As part of the Precision Medicine Initiative (PMI), the FDA’s role is to create regulatory processes that encourage advances in genomic testing, while ensuring safety.
“The FDA is adapting its regulatory approach to anticipate and support the needs of rapidly evolving novel technologies,” an FDA spokesperson told us.
Genomics, predominantly high-throughput sequencing and characterization of expressed human genes, is creating new opportunities for drug discovery.
Next generation sequencing (NGS) now allows researchers to scan a person’s DNA to detect genomic variations – a technique that contains the equivalent of millions of tests in one.
According to Jeffrey Shuren, M.D., J.D., director of the FDA’s Center for Devices and Radiological Health, the draft recommendations are based on input received from genomics experts, industry, health care providers and patients from four public workshops and other outreach opportunities.
The first draft guidance addresses the potential for using FDA-recognized standards to demonstrate analytical validity. “The use of recognized consensus standards allows for variations in development and validation and accommodates the expected rapid evolution of NGS technologies,” according to the FDA.
The second draft guidance describes an approach wherein test developers may rely on clinical evidence from FDA-recognized public genome databases to support clinical claims for their tests.
The FDA spokesperson explained, “Additionally, this work is critical to the genomics community in order to advance the entire field of genomic medicine well beyond the scope of the PMI.”
The administration is currently seeking public comments on the draft guidances during the 90-day comment period.

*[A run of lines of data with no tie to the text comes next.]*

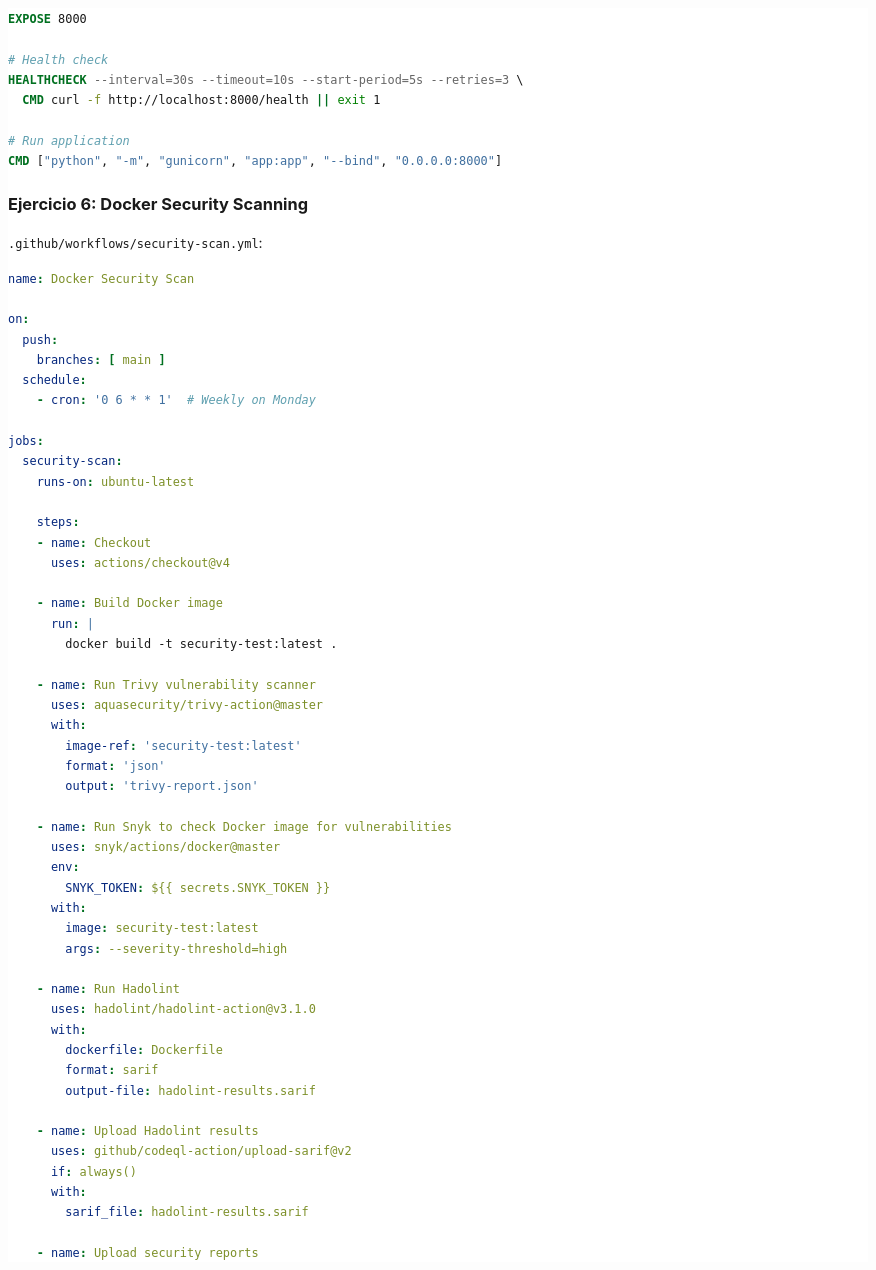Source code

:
 ```dockerfile
EXPOSE 8000

# Health check
HEALTHCHECK --interval=30s --timeout=10s --start-period=5s --retries=3 \
  CMD curl -f http://localhost:8000/health || exit 1

# Run application
CMD ["python", "-m", "gunicorn", "app:app", "--bind", "0.0.0.0:8000"]
```

### Ejercicio 6: Docker Security Scanning

`.github/workflows/security-scan.yml`:
```yaml
name: Docker Security Scan

on:
  push:
    branches: [ main ]
  schedule:
    - cron: '0 6 * * 1'  # Weekly on Monday

jobs:
  security-scan:
    runs-on: ubuntu-latest
    
    steps:
    - name: Checkout
      uses: actions/checkout@v4

    - name: Build Docker image
      run: |
        docker build -t security-test:latest .

    - name: Run Trivy vulnerability scanner
      uses: aquasecurity/trivy-action@master
      with:
        image-ref: 'security-test:latest'
        format: 'json'
        output: 'trivy-report.json'

    - name: Run Snyk to check Docker image for vulnerabilities
      uses: snyk/actions/docker@master
      env:
        SNYK_TOKEN: ${{ secrets.SNYK_TOKEN }}
      with:
        image: security-test:latest
        args: --severity-threshold=high

    - name: Run Hadolint
      uses: hadolint/hadolint-action@v3.1.0
      with:
        dockerfile: Dockerfile
        format: sarif
        output-file: hadolint-results.sarif

    - name: Upload Hadolint results
      uses: github/codeql-action/upload-sarif@v2
      if: always()
      with:
        sarif_file: hadolint-results.sarif

    - name: Upload security reports
```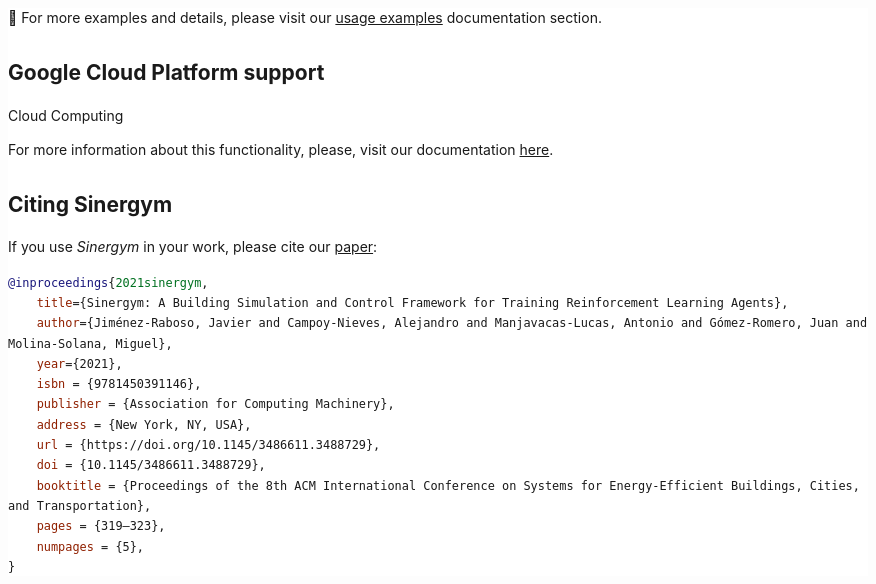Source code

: :pencil: For more examples and details, please visit our [usage examples](https://ugr-sail.github.io/sinergym/compilation/main/pages/notebooks/basic_example.html#Basic-example) documentation section.

## Google Cloud Platform support

Cloud Computing 

For more information about this functionality, please, visit our documentation [here](https://ugr-sail.github.io/sinergym/compilation/main/pages/gcloudAPI.html#sinergym-with-google-cloud).

## Citing Sinergym

If you use *Sinergym* in your work, please cite our [paper](https://dl.acm.org/doi/abs/10.1145/3486611.3488729):

```bibtex
@inproceedings{2021sinergym,
    title={Sinergym: A Building Simulation and Control Framework for Training Reinforcement Learning Agents}, 
    author={Jiménez-Raboso, Javier and Campoy-Nieves, Alejandro and Manjavacas-Lucas, Antonio and Gómez-Romero, Juan and Molina-Solana, Miguel},
    year={2021},
    isbn = {9781450391146},
    publisher = {Association for Computing Machinery},
    address = {New York, NY, USA},
    url = {https://doi.org/10.1145/3486611.3488729},
    doi = {10.1145/3486611.3488729},
    booktitle = {Proceedings of the 8th ACM International Conference on Systems for Energy-Efficient Buildings, Cities, and Transportation},
    pages = {319–323},
    numpages = {5},
}
```
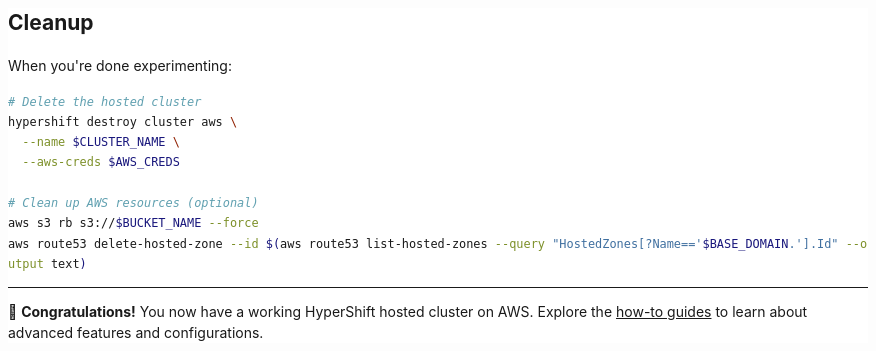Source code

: ## Cleanup

When you're done experimenting:

```bash
# Delete the hosted cluster
hypershift destroy cluster aws \
  --name $CLUSTER_NAME \
  --aws-creds $AWS_CREDS

# Clean up AWS resources (optional)
aws s3 rb s3://$BUCKET_NAME --force
aws route53 delete-hosted-zone --id $(aws route53 list-hosted-zones --query "HostedZones[?Name=='$BASE_DOMAIN.'].Id" --output text)
```

---

🎉 **Congratulations!** You now have a working HyperShift hosted cluster on AWS. Explore the [how-to guides](../how-to/) to learn about advanced features and configurations.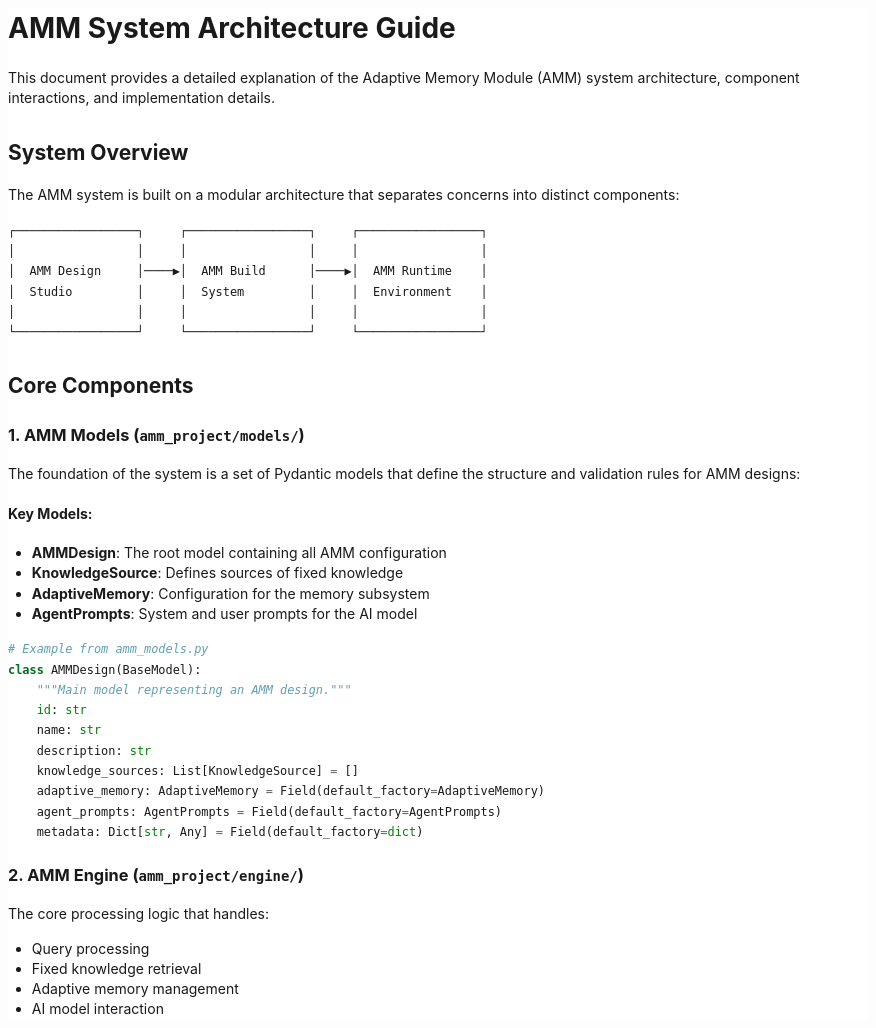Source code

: # AMM System Architecture Guide

This document provides a detailed explanation of the Adaptive Memory Module (AMM) system architecture, component interactions, and implementation details.

## System Overview

The AMM system is built on a modular architecture that separates concerns into distinct components:

```
┌─────────────────┐     ┌─────────────────┐     ┌─────────────────┐
│                 │     │                 │     │                 │
│  AMM Design     │────▶│  AMM Build      │────▶│  AMM Runtime    │
│  Studio         │     │  System         │     │  Environment    │
│                 │     │                 │     │                 │
└─────────────────┘     └─────────────────┘     └─────────────────┘
```

## Core Components

### 1. AMM Models (`amm_project/models/`)

The foundation of the system is a set of Pydantic models that define the structure and validation rules for AMM designs:

#### Key Models:

- **AMMDesign**: The root model containing all AMM configuration
- **KnowledgeSource**: Defines sources of fixed knowledge
- **AdaptiveMemory**: Configuration for the memory subsystem
- **AgentPrompts**: System and user prompts for the AI model

```python
# Example from amm_models.py
class AMMDesign(BaseModel):
    """Main model representing an AMM design."""
    id: str
    name: str
    description: str
    knowledge_sources: List[KnowledgeSource] = []
    adaptive_memory: AdaptiveMemory = Field(default_factory=AdaptiveMemory)
    agent_prompts: AgentPrompts = Field(default_factory=AgentPrompts)
    metadata: Dict[str, Any] = Field(default_factory=dict)
```

### 2. AMM Engine (`amm_project/engine/`)

The core processing logic that handles:

- Query processing
- Fixed knowledge retrieval
- Adaptive memory management
- AI model interaction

“In addition to our work on the two guidances, we have been sponsoring a cloud-based research and development web portal called precisionFDA,” an FDA spokesperson told us.
The portal allows test developers, academic centers, researchers, scientists, standard-setting organizations and others to share genetic information and compare various tools or methods to identify and analyze genetic variants.
To date, 600 organizations have signed up to participate since precisionFDA foundation in 2015, including companies such as LabCorp, Intel, and AstraZeneca.